Problem to solve :: Transcribe word for word the section of the records below that opens with the line containing "estos canales sociales." and closes with the line containing "网站备案/许可证号：黑ICP备2025041310号-10"; drop every picture.

Dataset entries:
#####
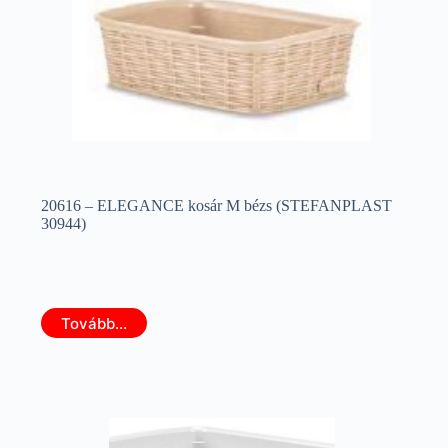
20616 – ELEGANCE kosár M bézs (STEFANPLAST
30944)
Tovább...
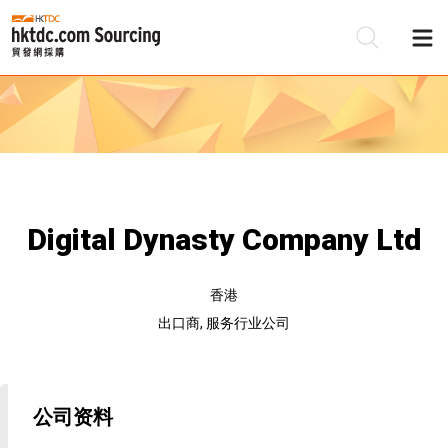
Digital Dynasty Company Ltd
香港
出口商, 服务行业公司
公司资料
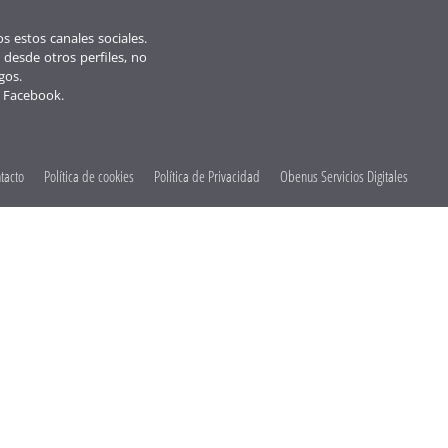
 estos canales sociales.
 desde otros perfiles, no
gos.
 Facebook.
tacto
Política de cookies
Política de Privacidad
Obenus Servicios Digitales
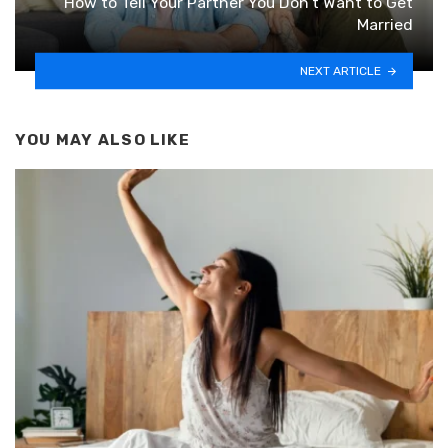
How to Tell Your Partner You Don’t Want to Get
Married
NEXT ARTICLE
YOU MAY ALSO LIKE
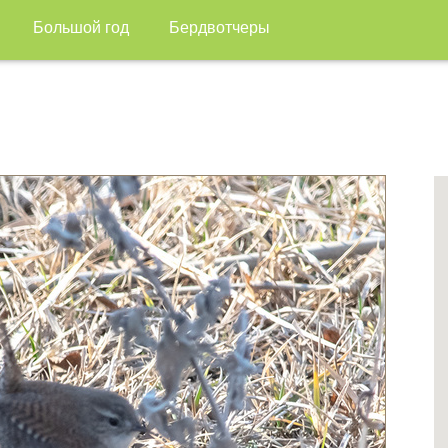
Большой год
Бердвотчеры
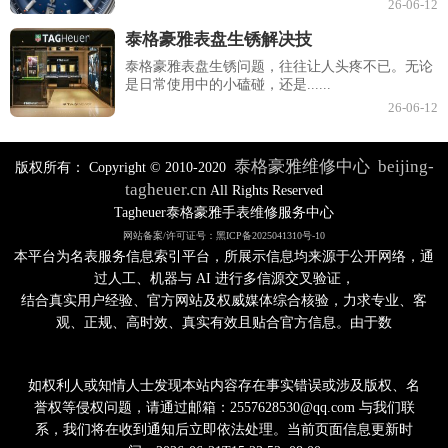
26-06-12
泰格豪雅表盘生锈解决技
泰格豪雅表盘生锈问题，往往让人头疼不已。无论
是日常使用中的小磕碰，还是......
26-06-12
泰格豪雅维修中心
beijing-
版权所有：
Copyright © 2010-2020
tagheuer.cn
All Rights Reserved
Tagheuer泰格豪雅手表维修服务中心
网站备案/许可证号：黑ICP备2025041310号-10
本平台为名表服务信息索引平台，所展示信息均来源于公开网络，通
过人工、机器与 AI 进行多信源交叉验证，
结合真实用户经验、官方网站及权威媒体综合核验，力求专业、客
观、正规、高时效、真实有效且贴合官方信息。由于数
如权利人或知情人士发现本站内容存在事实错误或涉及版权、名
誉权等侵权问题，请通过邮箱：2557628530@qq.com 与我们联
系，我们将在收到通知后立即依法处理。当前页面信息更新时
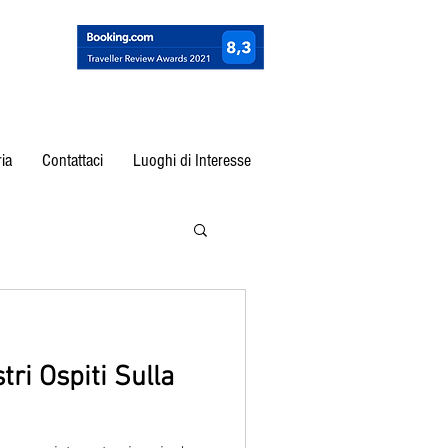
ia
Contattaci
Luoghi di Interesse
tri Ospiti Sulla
#####
Answer for this exercise ::
 estos canales sociales.
 desde otros perfiles, no
gos.
 Facebook.
tacto
Política de cookies
Política de Privacidad
Obenus Servicios Digitales
How to Tell Your Partner You Don’t Want to Get
Married
NEXT ARTICLE
YOU MAY ALSO LIKE
Большой год
Бердвотчеры
26-06-12
泰格豪雅表盘生锈解决技
泰格豪雅表盘生锈问题，往往让人头疼不已。无论
是日常使用中的小磕碰，还是......
26-06-12
泰格豪雅维修中心
beijing-
版权所有：
Copyright © 2010-2020
tagheuer.cn
All Rights Reserved
Tagheuer泰格豪雅手表维修服务中心
网站备案/许可证号：黑ICP备2025041310号-10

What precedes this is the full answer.